For those that need a quick recap of the relationship between Major Owen Hunt and Major Teddy Altman, their relationship started out on their Iraqi tour where they were both stationed as trauma surgeons. While it was evident that they had some chemistry, Owen, unfortunately, was engaged to Beth at the time.

When Owen was done with the army, he took up a job (post-breakup with Beth) at Seattle Grace where he was wooed by the snarky Cristina Yang. However, never once was Teddy thought of until Christina wanted to learn from a cardio god after Burke left.

Teddy, in every sense of the word, was a badass at cardiology. Cool, collected and a wealth of knowledge, Teddy offered a wide variety of expertise to Christina while still maintaining her composure regarding her feelings about Owen. As a good best friend to a guy, she kept it on the lockdown about how she was the right person for him.

But with Shonda, such feelings have usually been kept a secret for long (otherwise what happens to the good television ratings), and Teddy spills everything to Owen who ends up pushing her away and turning to Christina. And to really top it all off, Owen manages to be involved with her late husband's, Henry's, death.

So when Owen finally gets his life together post-Amelia and goes after Teddy, she gives him a chance. An almost 24-hour chance. Once Owen mentions it was Amelia that brought him to her, Teddy kicks him out and closes the door behind him.

This may disappoint a lot of viewers given that Teddy and Owen are made for each other, but I believe that Shonda Rimes is making an underlying point that waiting around for your best friend is undervaluing you as a woman of power.

Teddy and Owen's relationship is exactly what girls should not do for their best guy friend because all it ends up proving is that the girl puts herself second in the relationship. No woman should ever put herself in the position of waiting for a man to notice her.

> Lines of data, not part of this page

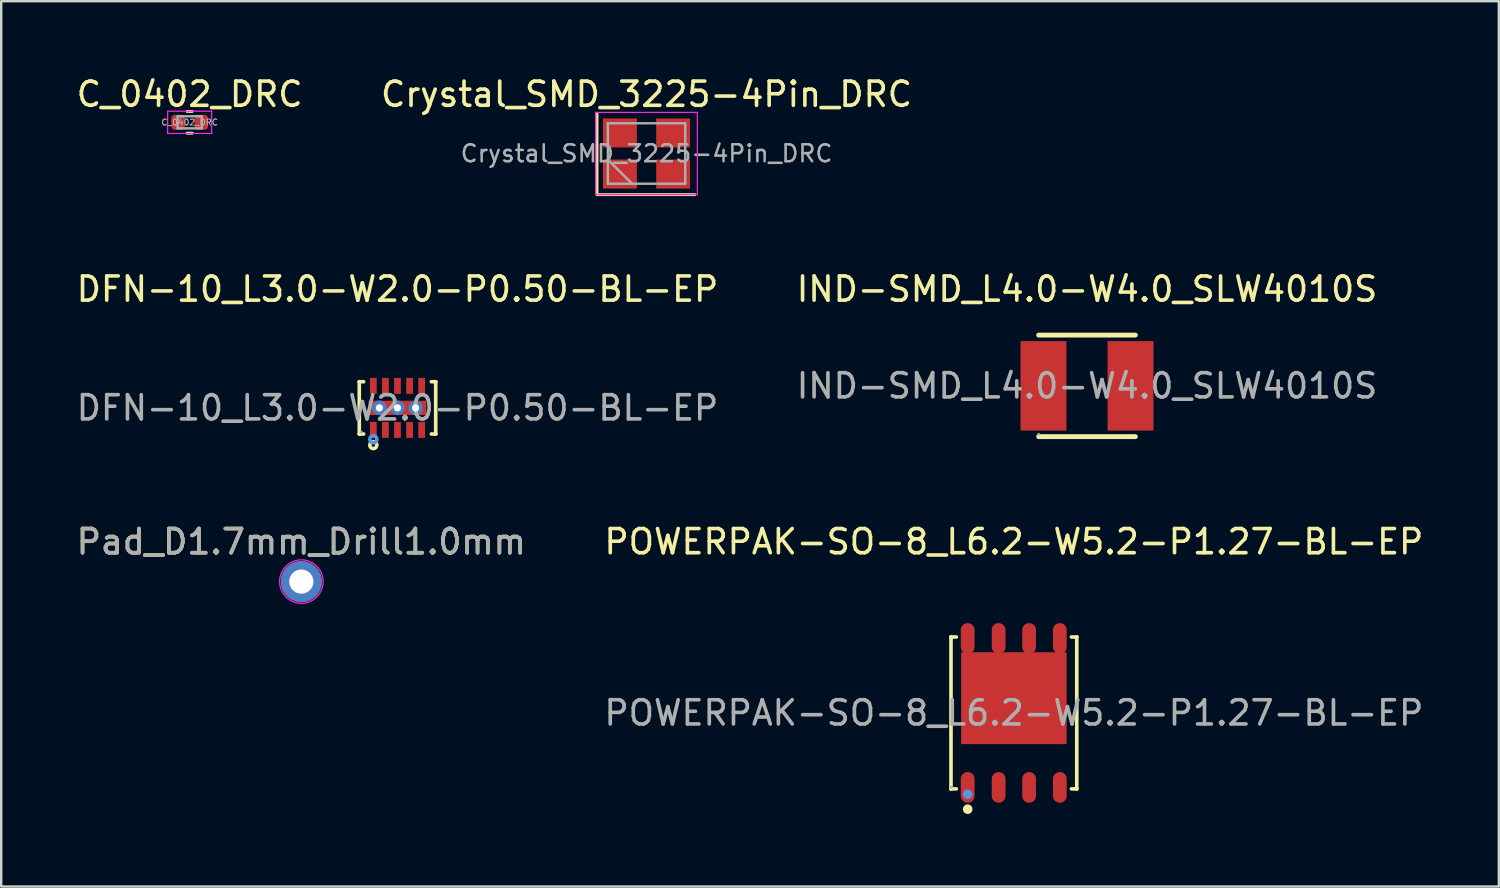
<source format=kicad_pcb>
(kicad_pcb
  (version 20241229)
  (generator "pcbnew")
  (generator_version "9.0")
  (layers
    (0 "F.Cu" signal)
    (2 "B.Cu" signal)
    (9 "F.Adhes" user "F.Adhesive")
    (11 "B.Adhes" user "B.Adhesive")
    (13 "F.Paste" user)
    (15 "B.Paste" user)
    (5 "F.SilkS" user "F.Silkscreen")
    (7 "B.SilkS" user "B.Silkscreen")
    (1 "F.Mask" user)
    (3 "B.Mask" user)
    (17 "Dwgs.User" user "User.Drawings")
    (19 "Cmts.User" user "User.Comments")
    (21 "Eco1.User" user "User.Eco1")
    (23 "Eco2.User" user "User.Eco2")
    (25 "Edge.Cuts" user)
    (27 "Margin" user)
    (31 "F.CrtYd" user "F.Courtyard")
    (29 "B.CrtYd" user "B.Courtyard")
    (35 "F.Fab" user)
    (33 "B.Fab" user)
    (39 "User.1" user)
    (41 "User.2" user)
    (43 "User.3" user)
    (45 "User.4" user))
  (footprint "Crystal_SMD_3225-4Pin_DRC"
    (layer "F.Cu")
    (at 23.685 3.298)
    (property "Reference" "Crystal_SMD_3225-4Pin_DRC" (at 0 -2.45 0) (layer "F.SilkS") (effects (font (size 1 1) (thickness 0.15))))
    (attr smd)
    (fp_line (start -2.05 -1.65) (end -2.05 1.65) (stroke (width 0.12) (type solid)) (layer "F.SilkS"))
    (fp_line (start -2.05 1.7) (end 2 1.7) (stroke (width 0.12) (type solid)) (layer "F.SilkS"))
    (fp_line (start -2.1 -1.7) (end -2.1 1.7) (stroke (width 0.05) (type solid)) (layer "F.CrtYd"))
    (fp_line (start -2.1 1.7) (end 2.1 1.7) (stroke (width 0.05) (type solid)) (layer "F.CrtYd"))
    (fp_line (start 2.1 -1.7) (end -2.1 -1.7) (stroke (width 0.05) (type solid)) (layer "F.CrtYd"))
    (fp_line (start 2.1 1.7) (end 2.1 -1.7) (stroke (width 0.05) (type solid)) (layer "F.CrtYd"))
    (fp_line (start -1.6 -1.25) (end -1.6 1.25) (stroke (width 0.1) (type solid)) (layer "F.Fab"))
    (fp_line (start -1.6 0.25) (end -0.6 1.25) (stroke (width 0.1) (type solid)) (layer "F.Fab"))
    (fp_line (start -1.6 1.25) (end 1.6 1.25) (stroke (width 0.1) (type solid)) (layer "F.Fab"))
    (fp_line (start 1.6 -1.25) (end -1.6 -1.25) (stroke (width 0.1) (type solid)) (layer "F.Fab"))
    (fp_line (start 1.6 1.25) (end 1.6 -1.25) (stroke (width 0.1) (type solid)) (layer "F.Fab"))
    (fp_text user "${REFERENCE}" (at 0 0 0) (layer "F.Fab") (effects (font (size 0.7 0.7) (thickness 0.105))))
    (pad "1" smd rect (at -1.1 0.85) (size 1.4 1.2) (layers "F.Cu" "F.Mask" "F.Paste"))
    (pad "2" smd rect (at 1.1 0.85) (size 1.4 1.2) (layers "F.Cu" "F.Mask" "F.Paste"))
    (pad "3" smd rect (at 1.1 -0.85) (size 1.4 1.2) (layers "F.Cu" "F.Mask" "F.Paste"))
    (pad "4" smd rect (at -1.1 -0.85) (size 1.4 1.2) (layers "F.Cu" "F.Mask" "F.Paste")))
  (footprint "DFN-10_L3.0-W2.0-P0.50-BL-EP"
    (layer "F.Cu")
    (at 13.387 13.816)
    (property "Reference" "DFN-10_L3.0-W2.0-P0.50-BL-EP" (at 0 -4.91 0) (layer "F.SilkS") (effects (font (size 1 1) (thickness 0.15))))
    (attr smd)
    (fp_line (start -1.58 -1.08) (end -1.58 -1.08) (stroke (width 0.15) (type solid)) (layer "F.SilkS"))
    (fp_line (start -1.58 -1.08) (end -1.4 -1.08) (stroke (width 0.15) (type solid)) (layer "F.SilkS"))
    (fp_line (start -1.58 1.08) (end -1.58 -1.08) (stroke (width 0.15) (type solid)) (layer "F.SilkS"))
    (fp_line (start -1.58 1.08) (end -1.58 1.08) (stroke (width 0.15) (type solid)) (layer "F.SilkS"))
    (fp_line (start -1.4 1.08) (end -1.58 1.08) (stroke (width 0.15) (type solid)) (layer "F.SilkS"))
    (fp_line (start 1.4 1.08) (end 1.58 1.08) (stroke (width 0.15) (type solid)) (layer "F.SilkS"))
    (fp_line (start 1.58 -1.08) (end 1.4 -1.08) (stroke (width 0.15) (type solid)) (layer "F.SilkS"))
    (fp_line (start 1.58 -1.08) (end 1.58 -1.08) (stroke (width 0.15) (type solid)) (layer "F.SilkS"))
    (fp_line (start 1.58 1.08) (end 1.58 -1.08) (stroke (width 0.15) (type solid)) (layer "F.SilkS"))
    (fp_line (start 1.58 1.08) (end 1.58 1.08) (stroke (width 0.15) (type solid)) (layer "F.SilkS"))
    (fp_circle (center -1 1.54) (end -0.93 1.54) (stroke (width 0.15) (type solid)) (fill no) (layer "F.SilkS"))
    (fp_circle (center -1 1.3) (end -0.93 1.3) (stroke (width 0.15) (type solid)) (fill no) (layer "Cmts.User"))
    (fp_circle (center -1.5 1) (end -1.47 1) (stroke (width 0.06) (type solid)) (fill no) (layer "F.Fab"))
    (fp_text user "${REFERENCE}" (at 0 0 0) (layer "F.Fab") (effects (font (size 1 1) (thickness 0.15))))
    (pad "1" smd rect (at -1 0.91) (size 0.28 0.66) (layers "F.Cu" "F.Mask" "F.Paste"))
    (pad "2" smd rect (at -0.5 0.91) (size 0.28 0.66) (layers "F.Cu" "F.Mask" "F.Paste"))
    (pad "3" smd rect (at 0 0.91) (size 0.28 0.66) (layers "F.Cu" "F.Mask" "F.Paste"))
    (pad "4" smd rect (at 0.5 0.91) (size 0.28 0.66) (layers "F.Cu" "F.Mask" "F.Paste"))
    (pad "5" smd rect (at 1 0.91) (size 0.28 0.66) (layers "F.Cu" "F.Mask" "F.Paste"))
    (pad "6" smd rect (at 1 -0.91) (size 0.28 0.66) (layers "F.Cu" "F.Mask" "F.Paste"))
    (pad "7" smd rect (at 0.5 -0.91) (size 0.28 0.66) (layers "F.Cu" "F.Mask" "F.Paste"))
    (pad "8" smd rect (at 0 -0.91) (size 0.28 0.66) (layers "F.Cu" "F.Mask" "F.Paste"))
    (pad "9" smd rect (at -0.5 -0.91) (size 0.28 0.66) (layers "F.Cu" "F.Mask" "F.Paste"))
    (pad "10" smd rect (at -1 -0.91) (size 0.28 0.66) (layers "F.Cu" "F.Mask" "F.Paste"))
    (pad "11" thru_hole circle (at -0.75 0) (size 0.6 0.6) (drill 0.3) (layers "*.Cu"))
    (pad "11" thru_hole circle (at 0 0 90) (size 0.6 0.6) (drill 0.3) (layers "*.Cu"))
    (pad "11" smd rect (at 0 0) (size 2.39 0.59) (layers "F.Cu" "F.Mask" "F.Paste"))
    (pad "11" thru_hole circle (at 0.75 0) (size 0.6 0.6) (drill 0.3) (layers "*.Cu")))
  (footprint "IND-SMD_L4.0-W4.0_SLW4010S"
    (layer "F.Cu")
    (at 41.899 12.906)
    (property "Reference" "IND-SMD_L4.0-W4.0_SLW4010S" (at 0 -4 0) (layer "F.SilkS") (effects (font (size 1 1) (thickness 0.15))))
    (attr smd)
    (fp_line (start -2 -2.1) (end 2 -2.1) (stroke (width 0.2) (type solid)) (layer "F.SilkS"))
    (fp_line (start -2 2.1) (end 2 2.1) (stroke (width 0.2) (type solid)) (layer "F.SilkS"))
    (fp_circle (center -2 2) (end -1.97 2) (stroke (width 0.06) (type solid)) (fill no) (layer "F.Fab"))
    (fp_text user "${REFERENCE}" (at 0 0 0) (layer "F.Fab") (effects (font (size 1 1) (thickness 0.15))))
    (pad "1" smd rect (at -1.8 0 90) (size 3.7 1.9) (layers "F.Cu" "F.Mask" "F.Paste"))
    (pad "2" smd rect (at 1.8 0 90) (size 3.7 1.9) (layers "F.Cu" "F.Mask" "F.Paste")))
  (footprint "C_0402_DRC"
    (layer "F.Cu")
    (at 4.792 2.008)
    (property "Reference" "C_0402_DRC" (at 0 -1.16 0) (layer "F.SilkS") (effects (font (size 1 1) (thickness 0.15))))
    (attr smd)
    (fp_line (start -0.108 -0.45) (end 0.108 -0.45) (stroke (width 0.12) (type solid)) (layer "F.SilkS"))
    (fp_line (start -0.108 0.45) (end 0.108 0.45) (stroke (width 0.12) (type solid)) (layer "F.SilkS"))
    (fp_line (start -0.91 -0.46) (end 0.91 -0.46) (stroke (width 0.05) (type solid)) (layer "F.CrtYd"))
    (fp_line (start -0.91 0.46) (end -0.91 -0.46) (stroke (width 0.05) (type solid)) (layer "F.CrtYd"))
    (fp_line (start 0.91 -0.46) (end 0.91 0.46) (stroke (width 0.05) (type solid)) (layer "F.CrtYd"))
    (fp_line (start 0.91 0.46) (end -0.91 0.46) (stroke (width 0.05) (type solid)) (layer "F.CrtYd"))
    (fp_line (start -0.5 -0.25) (end 0.5 -0.25) (stroke (width 0.1) (type solid)) (layer "F.Fab"))
    (fp_line (start -0.5 0.25) (end -0.5 -0.25) (stroke (width 0.1) (type solid)) (layer "F.Fab"))
    (fp_line (start 0.5 -0.25) (end 0.5 0.25) (stroke (width 0.1) (type solid)) (layer "F.Fab"))
    (fp_line (start 0.5 0.25) (end -0.5 0.25) (stroke (width 0.1) (type solid)) (layer "F.Fab"))
    (fp_text user "${REFERENCE}" (at 0 0 0) (layer "F.Fab") (effects (font (size 0.25 0.25) (thickness 0.04))))
    (pad "1" smd roundrect (at -0.48 0) (size 0.56 0.62) (layers "F.Cu" "F.Mask" "F.Paste") (roundrect_rratio 0.25))
    (pad "2" smd roundrect (at 0.48 0) (size 0.56 0.62) (layers "F.Cu" "F.Mask" "F.Paste") (roundrect_rratio 0.25)))
  (footprint "Pad_D1.7mm_Drill1.0mm"
    (layer "F.Cu")
    (at 9.411 21)
    (property "Reference" "Pad_D1.7mm_Drill1.0mm" (at 0 -1.648 0) (layer "F.SilkS") (effects (font (size 1 1) (thickness 0.15))))
    (attr through_hole board_only exclude_from_pos_files exclude_from_bom dnp)
    (fp_circle (center 0 0) (end 0.9 0) (stroke (width 0.05) (type solid)) (fill no) (layer "F.CrtYd"))
    (fp_text user "${REFERENCE}" (at 0 -1.65 0) (layer "F.Fab") (effects (font (size 1 1) (thickness 0.15))))
    (pad "" thru_hole circle (at 0 0) (size 1.7 1.7) (drill 1) (layers "*.Cu" "*.Mask")))
  (footprint "POWERPAK-SO-8_L6.2-W5.2-P1.27-BL-EP"
    (layer "F.Cu")
    (at 38.875 26.43)
    (property "Reference" "POWERPAK-SO-8_L6.2-W5.2-P1.27-BL-EP" (at 0 -7.08 0) (layer "F.SilkS") (effects (font (size 1 1) (thickness 0.15))))
    (attr smd)
    (fp_line (start -2.6 -3.14) (end -2.6 -3.14) (stroke (width 0.15) (type solid)) (layer "F.SilkS"))
    (fp_line (start -2.6 -3.14) (end -2.38 -3.14) (stroke (width 0.15) (type solid)) (layer "F.SilkS"))
    (fp_line (start -2.6 3.14) (end -2.6 -3.14) (stroke (width 0.15) (type solid)) (layer "F.SilkS"))
    (fp_line (start -2.6 3.14) (end -2.6 3.14) (stroke (width 0.15) (type solid)) (layer "F.SilkS"))
    (fp_line (start -2.38 3.14) (end -2.6 3.14) (stroke (width 0.15) (type solid)) (layer "F.SilkS"))
    (fp_line (start 2.38 3.14) (end 2.6 3.14) (stroke (width 0.15) (type solid)) (layer "F.SilkS"))
    (fp_line (start 2.6 -3.14) (end 2.38 -3.14) (stroke (width 0.15) (type solid)) (layer "F.SilkS"))
    (fp_line (start 2.6 -3.14) (end 2.6 -3.14) (stroke (width 0.15) (type solid)) (layer "F.SilkS"))
    (fp_line (start 2.6 3.14) (end 2.6 -3.14) (stroke (width 0.15) (type solid)) (layer "F.SilkS"))
    (fp_line (start 2.6 3.14) (end 2.6 3.14) (stroke (width 0.15) (type solid)) (layer "F.SilkS"))
    (fp_circle (center -1.91 3.98) (end -1.81 3.98) (stroke (width 0.2) (type solid)) (fill no) (layer "F.SilkS"))
    (fp_circle (center -1.91 3.36) (end -1.81 3.36) (stroke (width 0.2) (type solid)) (fill no) (layer "Cmts.User"))
    (fp_circle (center -2.58 3.08) (end -2.55 3.08) (stroke (width 0.06) (type solid)) (fill no) (layer "F.Fab"))
    (fp_text user "${REFERENCE}" (at 0 0 0) (layer "F.Fab") (effects (font (size 1 1) (thickness 0.15))))
    (pad "1" smd oval (at -1.91 3.08) (size 0.57 1.27) (layers "F.Cu" "F.Mask" "F.Paste"))
    (pad "2" smd oval (at -0.63 3.08) (size 0.57 1.27) (layers "F.Cu" "F.Mask" "F.Paste"))
    (pad "3" smd oval (at 0.63 3.08) (size 0.57 1.27) (layers "F.Cu" "F.Mask" "F.Paste"))
    (pad "4" smd oval (at 1.9 3.08) (size 0.57 1.27) (layers "F.Cu" "F.Mask" "F.Paste"))
    (pad "5" smd oval (at 1.9 -3.08) (size 0.57 1.27) (layers "F.Cu" "F.Mask" "F.Paste"))
    (pad "6" smd oval (at 0.63 -3.08) (size 0.57 1.27) (layers "F.Cu" "F.Mask" "F.Paste"))
    (pad "7" smd oval (at -0.63 -3.08) (size 0.57 1.27) (layers "F.Cu" "F.Mask" "F.Paste"))
    (pad "8" smd oval (at -1.91 -3.08) (size 0.57 1.27) (layers "F.Cu" "F.Mask" "F.Paste"))
    (pad "9" smd rect (at 0 -0.61) (size 4.36 3.8) (layers "F.Cu" "F.Mask" "F.Paste")))
  (gr_rect
    (start -3 -3)
    (end 58.929 33.61)
    (stroke (width 0.1) (type default))
    (fill no)
    (layer "Edge.Cuts")))
</source>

Teddy is beautiful in many ways and Owen is only realizing her beauty now. Smart, charismatic, dedicated and caring, Teddy would have loved to have Owen by her side. But time and time again, Owen pushed her away for what he thought was something better.

When Teddy was faced with the decision to have her happily ever after come true, she decides to let it go forever which makes her even more beautiful in my eyes than ever before. Instead of holding on to Owen to complete her, she comes to her senses and lets him go because her own value matters more than what he thinks.

To get to the essence of this moment, Teddy is a stronger, independent woman because she did not fold in the face of Owen promising to be there for her because he wants to. This poignant moment hits home for me because it shows women that for every guy best friend they have, it does not make them weak for giving into them or strong if they don't. Instead, it makes her human.

Then again, we would all be human because choices like that aren't easy. Making the right choice for you regarding your best friend is important because it only accounts for what you want. Not what is good for the other person which ultimately is not selfish at all.